MIRACLE ON 13th STREET?

FOURTH CIRCUIT ISSUES ESTABLISHMENT-CLAUSE RULING

[Posted December 24, 2010] Just in time for Christmas, the Fourth Circuit has ruled in favor of Arlington County, a local Baptist church, and related entities in an Establishment-Clause challenge. The case is Glassman v. Arlington County, a suit by a neighbor of the church who objected to plans to raze the building and build a mixed-use structure comprising a new church on the first two floors and eight floors of residences (including plenty of low-income units) above.

In order to make the numbers work for a new building, the church decided to convey the land at the corner of 13th and Highland in Clarendon to a nonprofit corporation that would build the new structure. The two uses were divided by a declaration of condominium, separating ownership of the church’s portion from the residences. The neighbor sued, claiming that the entire project involved improper entanglement between the county (which financed much of the construction cost with loans) and the church.

A district-court judge in Alexandria granted the several defendants’ motions to dismiss, finding nothing improper about the county’s involvement in the development. On appeal, a panel of the Fourth Circuit affirms, reviewing the decision under the new pleading standard of Ashcroft v. Iqbal. As I read through this opinion, I could see that many of the neighbor’s conclusory assertions would be unlikely to survive the Iqbal plausibility analysis; but one allegation seemed promising: the suggestion that the low-income housing units were intentionally overvalued in order to fit the parameters for a loan.

That, if true, might well constitute a problem for the development. The practice of playing footsie with appraisal figures has gotten a few lawyers in hot water with the State Bar, especially during the wild ride that real estate values have taken us on lately. But this hope fades for the neighbor as the appellate court swats aside what it perceives as his unsupported conclusory assertions on this point. Plaintiffs suing in (or being removed to) federal court have to be very careful, because Iqbal requires a well-pleaded set of facts setting forth a plausible claim; you can’t fall back on bare notice pleading or general assertions of wrongdoing anymore.

A thought lingered in the back of my mind as I made my way through this opinion: How would this case have come out in state court?

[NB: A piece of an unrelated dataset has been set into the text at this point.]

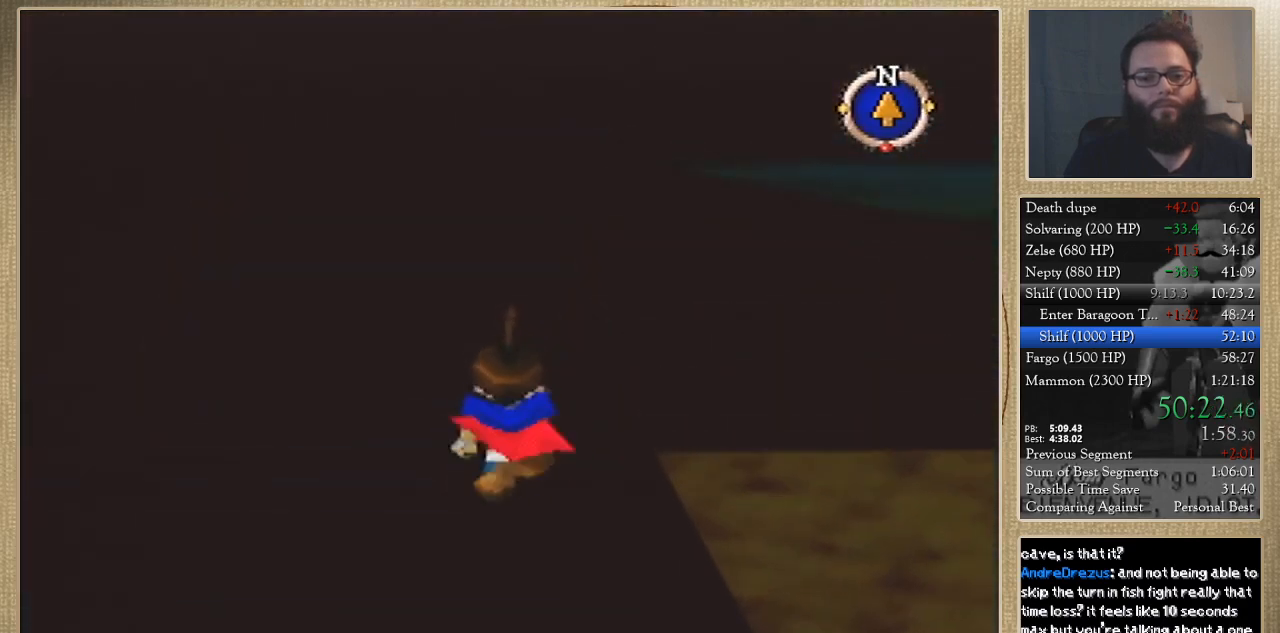
{"buttons": [], "left_stick": "up", "events": []}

Practitioners who appear in both forums know well the huge difference between the way the Supreme Court of Virginia analyzes pleading issues and the way that Iqbal mandates that federal courts approach them. Here’s what I mean:

Iqbal and its primary Fourth-Circuit scion, Francis v. Giacomelli, provide that a judge must make a preliminary evaluation of whether the pleaded facts state a plausible basis for relief in federal court. If you check your dictionary for the definitions of plausible, the one that fits best in this context is “appearing worthy of belief.” I attended law school at modest academic institution in the Piedmont area of our Commonwealth, and they taught me there that juries, not judges, decide who’s “worthy of belief.”

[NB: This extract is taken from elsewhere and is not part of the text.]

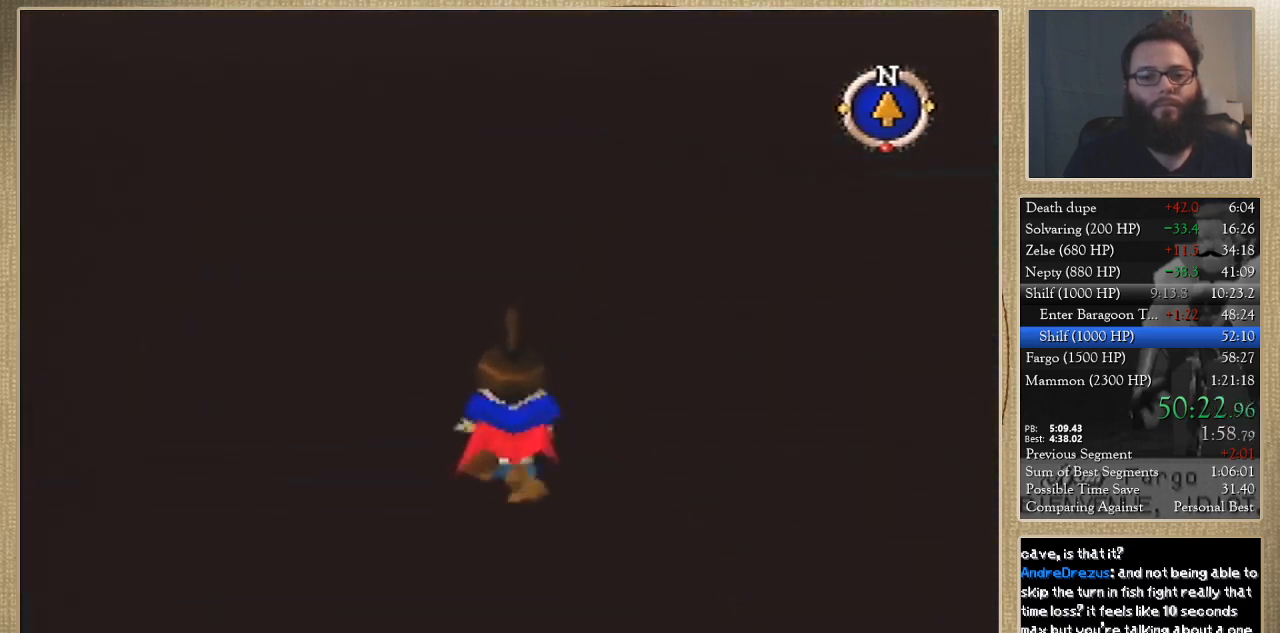
{"buttons": [], "left_stick": "up", "events": []}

The Supreme Court of Virginia adheres to the view I got in law school; in my opinion, if this appeal had been in the Supreme Court of Virginia instead of the Fourth Circuit, it’s foreseeable that the neighbor might well have obtained a reversal of at least that part of his claim, with a directive that the trial court let a jury decide whether the appraisal figures really had been cooked, making the project (at least plausibly) a sham.

I note this not to criticize the Fourth-Circuit panel in the slightest. Its analysis of the case was entirely correct under the federal approach (assuming, as I do, that there really were no pleaded facts behind the allegation of appraisal shenanigans). But this case is yet another illustration of the fundamental philosophical divide between federal and Virginia courts in evaluation of pleadings. In federal court, there really is little difference now between the motion-to-dismiss stage and the summary-judgment stage, aside from the defendant’s ability to introduce undisputed facts into the latter analysis. In sharp contrast, in Virginia’s state courts (I’m oversimplifying slightly here), if a plaintiff asserts it and can possibly prove it, he gets to a jury.

I was asked recently which US Supreme Court case in the past ten years I thought was the most important. I answered that it was Iqbal, which represented a complete abandonment of the notice-pleading requirements of Conley v. Gibson and the substitution of a new, palpably defendant-friendly rubric. Iqbal is a generational case in the field of civil procedure, much as Miranda v. Arizona was in criminal procedure and US v. Nixon was in the relationship between the branches of government. For the parishioners of a church in Arlington, it has made all the difference in the world.